Country
Wide Wednesday: Countryside
"I know a place not far from here
Where lifes sweet perfume fills the air
And if you want I'll take you there
If you want I'll take you there
Into the light out of the dark
Where only love can heal your heart
And if you want I'll make a start
If you want I'll make a start
This place I say - half hour away
Is that so far to go - so near
And further on we'll find the time
And lose the discontent we feel - that we feel
I feel the time we've yet to reach
Is not within our own belief
But I feel sure that time'll come
If it goes on at all, said - if it goes on at all, whoa - if it goes on at all,
Hey - it goes on and on and on and on
I know a place not far from here
Where fresh cut grass will fill your hair
And if you want we'll lay a while there
If you want we'll lay a while there
If you want we'll lay a while there."
Paul Weller ~ Country
Thanks as ever to Bob of Bob's Blips for the topic "Countryside" for this week's Wide Wednesday challenge. I've taken this shot from a field that is close to where I lived as I was growing up. My parents moved there when I was 8, and our house was just a short walk from these fields at the edge of the town through which the river Chew flows sluggishly on this warm May afternoon. If you were standing, rather than crouching to look at this dandelion clock, you would be able to see the river in the valley below you.

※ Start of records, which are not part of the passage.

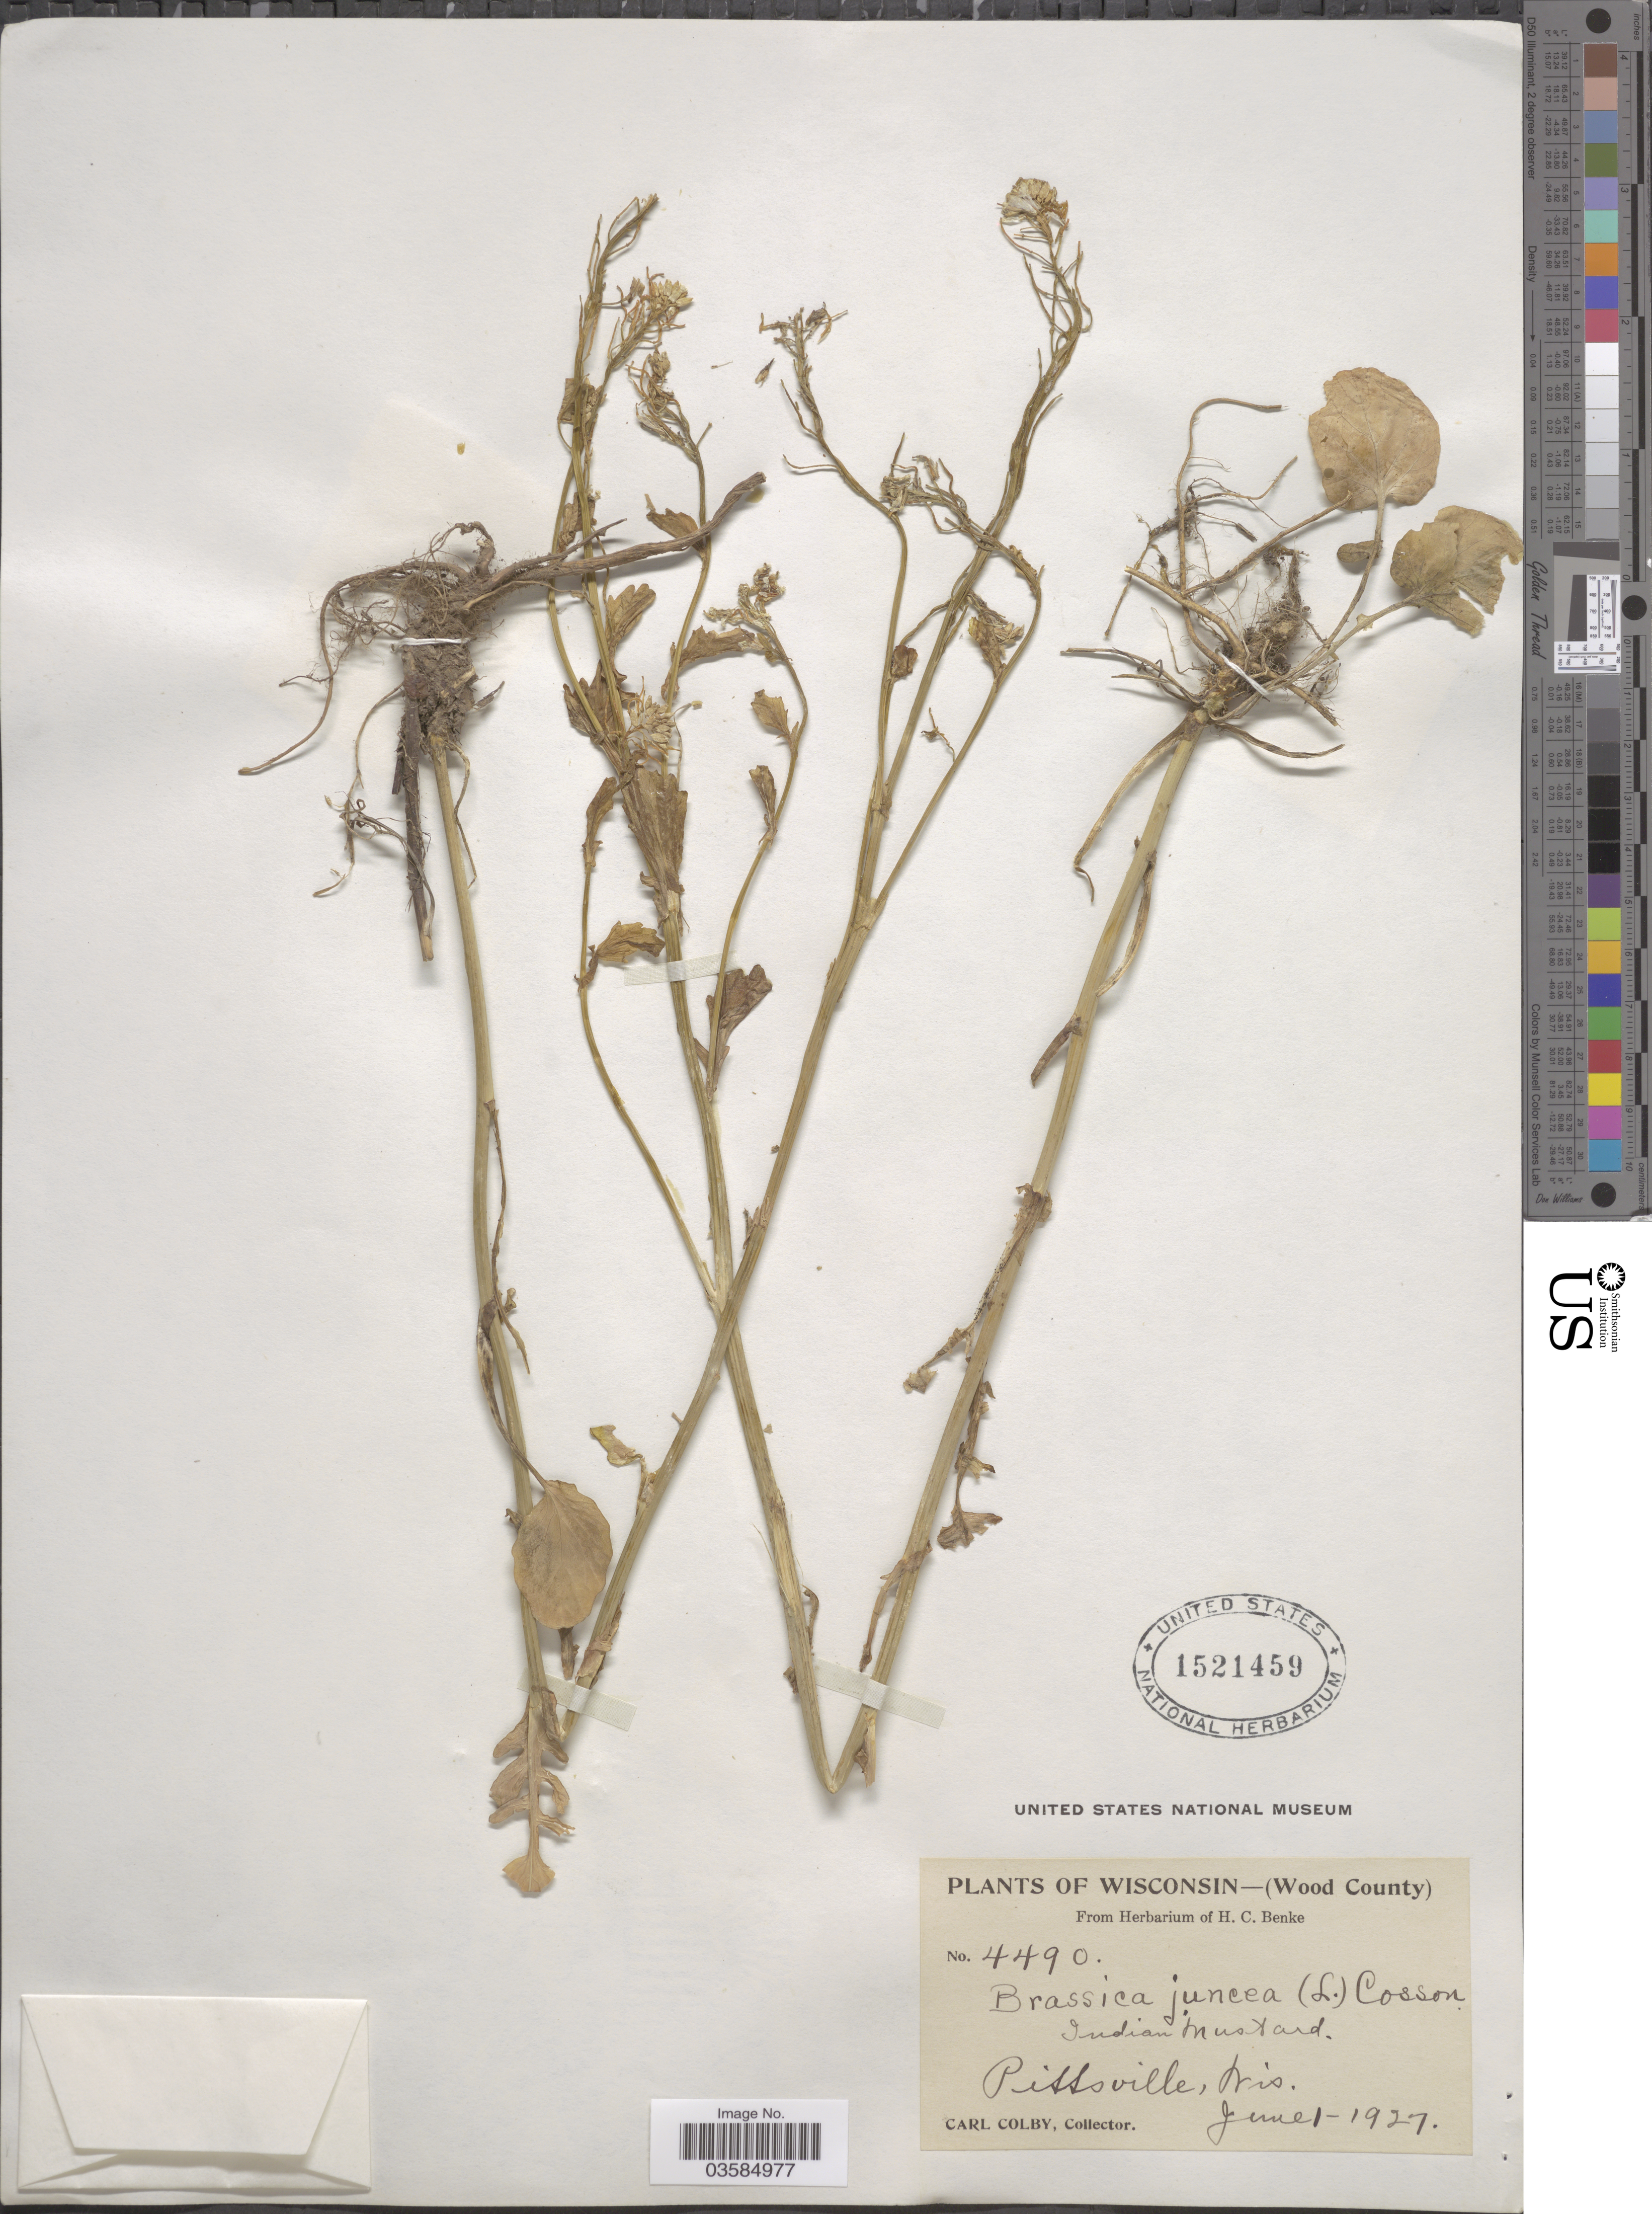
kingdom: Plantae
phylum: Tracheophyta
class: Magnoliopsida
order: Brassicales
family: Brassicaceae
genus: Brassica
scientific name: Brassica juncea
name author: (L.) Czern.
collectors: C. Colby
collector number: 4490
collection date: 1927-06-01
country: United States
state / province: Wisconsin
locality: Pittsville. (Wood County) Inidna Mustard.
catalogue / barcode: US 1521459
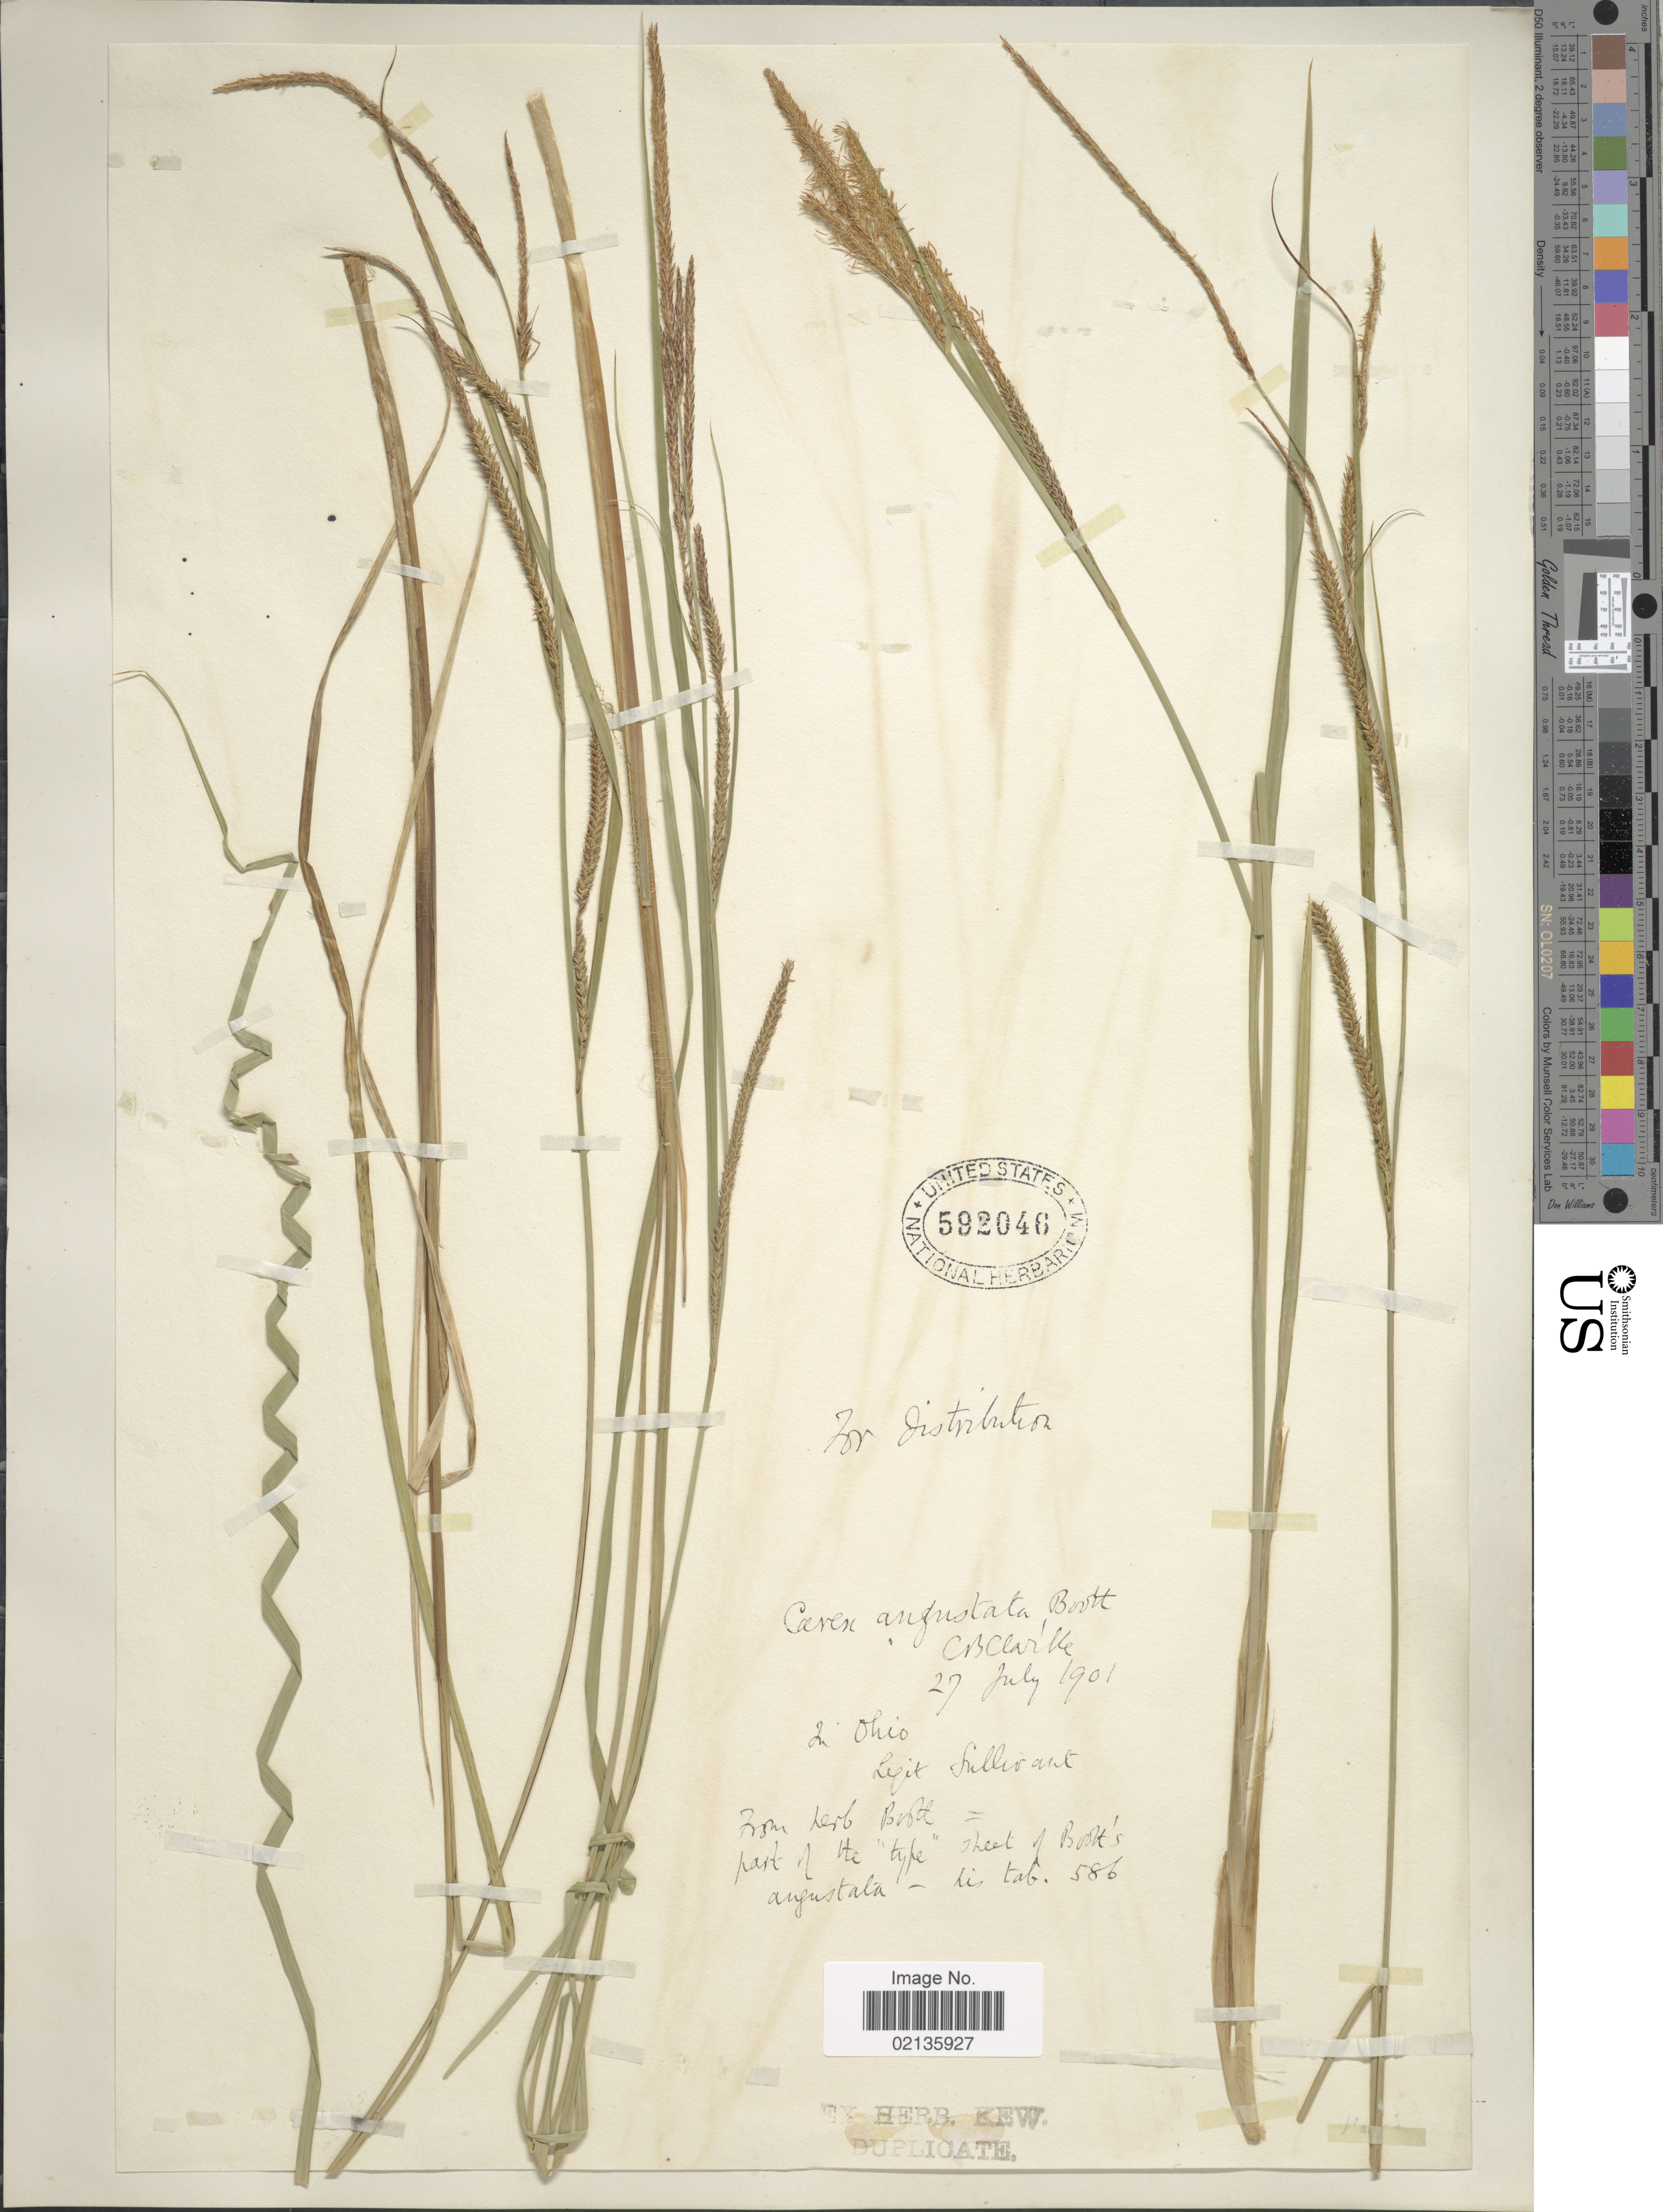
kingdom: Plantae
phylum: Tracheophyta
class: Liliopsida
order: Poales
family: Cyperaceae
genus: Carex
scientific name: Carex stricta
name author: Lam.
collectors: Sullivant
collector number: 586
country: United States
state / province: Ohio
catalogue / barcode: US 59046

The Chew flows sluggishly for most of the time, although this is the 50th anniversary of the Great Flood (as it is known locally) which washed away many bridges over the river overnight, and killed 8 people, 4 of them in a car on one of the bridges.
I still remember the surprise of waking up to find that school was cancelled the next morning.
1968 had already been a very wet Summer when on 10 July over 5 inches of rain fell in less than 24 hours. The intensity of the downpour increased as the day wore on, with great thunderstorms, which my sister and I watched from our bedrooms.
The sodden fields unable to soak up the water passed it straight into the river carrying with it much debris. At Chew Magna the reservoir overflowed further swelling the River Chew. Like the first falling domino in a chain, at some stage that night the first of the debris-stricken bridges was washed away under this onslaught, sending a swirling torrent down to the next bridge, where the process was repeated and multiplied. Eye witnesses described a 'wall of water' some 10 feet tall which reached this spot shortly before midnight.
That's the thing about history, mostly we just pass by without a clue as to what world shaping events have happened at that very spot.